Há alguns anos, Messias montou ainda um saldão (funciona na Rua Doutor Rodrigo Silva, 63, Bela Vista), formado por 15 mil volumes que custam, cada um, R$ 1,99. Com paciência, é possível encontrar preciosidades, como quase toda a coleção da Revista da Civilização Brasileira. “Faço muita propaganda em jornais, revistas e guias de programação, e nossa renovação de estoque é grande, criamos a certeza de que todos os dias os clientes vão encontrar novidades, tanto na loja quanto no site”, diz ele, em meio a dois telefones, que não param de tocar. Ou são clientes que perguntam por livros específicos ou pessoas que querem se desfazer de acervos.
Uma única vez Messias foi parar em uma delegacia depois de adquirir um lote roubado. “Tenho medo de comprar aqui no balcão.” Ele prefere que as três peruas que circulam diariamente pela cidade tragam os livros. Elas são dirigidas por funcionários a quem ele confia cheques em branco para fechar as compras – as visitas são agendadas por telefone. O livreiro diz atender 400 pessoas por dia. Não revela os gêneros que têm valor para não inflacionar o mercado, mas entrega o que realmente não compra: enciclopédias, livros de Medicina com mais de cinco anos e didáticos superiores a três anos. O mesmo acontece com os técnicos. Se vende barato, pago pouco.

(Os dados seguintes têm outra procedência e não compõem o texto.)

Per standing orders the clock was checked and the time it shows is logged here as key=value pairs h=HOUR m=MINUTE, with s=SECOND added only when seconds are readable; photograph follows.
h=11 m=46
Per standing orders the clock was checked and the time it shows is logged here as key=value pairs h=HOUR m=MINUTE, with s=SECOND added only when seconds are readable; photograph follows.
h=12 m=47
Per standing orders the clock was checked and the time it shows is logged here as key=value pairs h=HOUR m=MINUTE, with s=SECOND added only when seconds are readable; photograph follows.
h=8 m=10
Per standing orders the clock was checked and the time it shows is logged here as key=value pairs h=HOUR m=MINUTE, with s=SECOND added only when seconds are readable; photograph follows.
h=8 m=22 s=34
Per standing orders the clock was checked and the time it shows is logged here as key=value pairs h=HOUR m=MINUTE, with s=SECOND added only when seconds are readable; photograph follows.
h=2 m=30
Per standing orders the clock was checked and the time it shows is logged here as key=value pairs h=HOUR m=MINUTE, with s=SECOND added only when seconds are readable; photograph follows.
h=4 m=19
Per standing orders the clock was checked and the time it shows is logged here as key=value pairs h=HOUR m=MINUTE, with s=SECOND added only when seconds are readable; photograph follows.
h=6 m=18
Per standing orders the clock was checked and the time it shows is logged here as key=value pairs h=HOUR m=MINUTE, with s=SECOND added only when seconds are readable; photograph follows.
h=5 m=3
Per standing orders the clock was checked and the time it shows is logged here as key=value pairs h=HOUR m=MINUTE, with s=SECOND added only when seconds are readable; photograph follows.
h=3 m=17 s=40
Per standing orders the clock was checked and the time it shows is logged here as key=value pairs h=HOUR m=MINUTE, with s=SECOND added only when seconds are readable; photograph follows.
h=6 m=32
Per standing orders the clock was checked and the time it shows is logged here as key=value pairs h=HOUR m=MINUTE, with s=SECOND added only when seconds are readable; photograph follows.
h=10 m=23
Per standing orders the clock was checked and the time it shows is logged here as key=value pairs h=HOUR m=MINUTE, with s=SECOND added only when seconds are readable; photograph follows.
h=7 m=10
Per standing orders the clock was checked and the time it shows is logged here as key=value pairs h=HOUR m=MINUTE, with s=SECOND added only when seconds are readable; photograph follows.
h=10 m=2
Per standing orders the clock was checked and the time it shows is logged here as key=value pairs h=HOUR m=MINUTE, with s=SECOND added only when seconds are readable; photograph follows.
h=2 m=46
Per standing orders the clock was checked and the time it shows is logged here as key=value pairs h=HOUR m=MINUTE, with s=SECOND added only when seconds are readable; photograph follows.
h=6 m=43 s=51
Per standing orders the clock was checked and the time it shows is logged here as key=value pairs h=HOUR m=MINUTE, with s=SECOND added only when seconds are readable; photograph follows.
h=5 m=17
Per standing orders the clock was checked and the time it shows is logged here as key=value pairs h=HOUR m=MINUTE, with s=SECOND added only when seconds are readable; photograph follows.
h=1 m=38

Modesto, Messias afirma que se dá bem com os colegas do meio. “Não especulo, ponho preço para deixar o freguês feliz e voltar.” A peculiaridade pode ser percebida por quem frequenta regularmente os concorrentes. Muitas lojas colocam preços altos e passam a maior parte do dia com pouco movimento. Messias vende título recém-lançado 70% a menos do valor real. “Quero as prateleiras esvaziadas para que tenhamos espaço para os que estão chegando.”
Lembranças esquecidas
Em 44 anos de compra e venda de livros, Messias Antônio Coelho encontrou incontáveis objetos esquecidos dentro dos livros, que guarda em caixas sob o balcão de seu escritório. Tem de tudo: notas de dinheiro que perderam o valor ou viraram raridade, recortes de jornais e revistas sobre o próprio livro, fotografias de famílias, de casamento ou de casais apaixonados, cartões-postais, flores prensadas e, claro, bilhetes e cartas de amor. Ele até mostra alguns de seus achados, mas não deixa ninguém olhar o verso, em respeito à intimidade das pessoas. “São recortes do passado de pessoas que gostariam de ser preservadas, creio.”
A onda virtual
O negócio dos sebos no Brasil, praticamente, foi reinventado com a criação do portal Estante Virtual, em 2005, que congrega mais de 1,3 mil lojas no País, com um acervo de 11 milhões de unidades. O programa que viabiliza o negócio é aparentemente simples: ao digitar o nome da obra ou do autor, o sistema dá uma busca em todos os pontos do País e apresenta o local onde pode ser adquirido, além do preço. O comprador tem a opção de ordenar por preço, do mais barato ao mais caro e vice-versa, para fazer comparações. O Estante Virtual promete economia média de 52% em relação aos preços das livrarias convencionais. Embora tenham surgido sites semelhantes, nenhum conseguiu ainda desbancá-lo. Para Messias, que não participa dessa rede, a vantagem da loja virtual individual é não ser surpreendido com mudanças nas regras e ser obrigado a segui-las.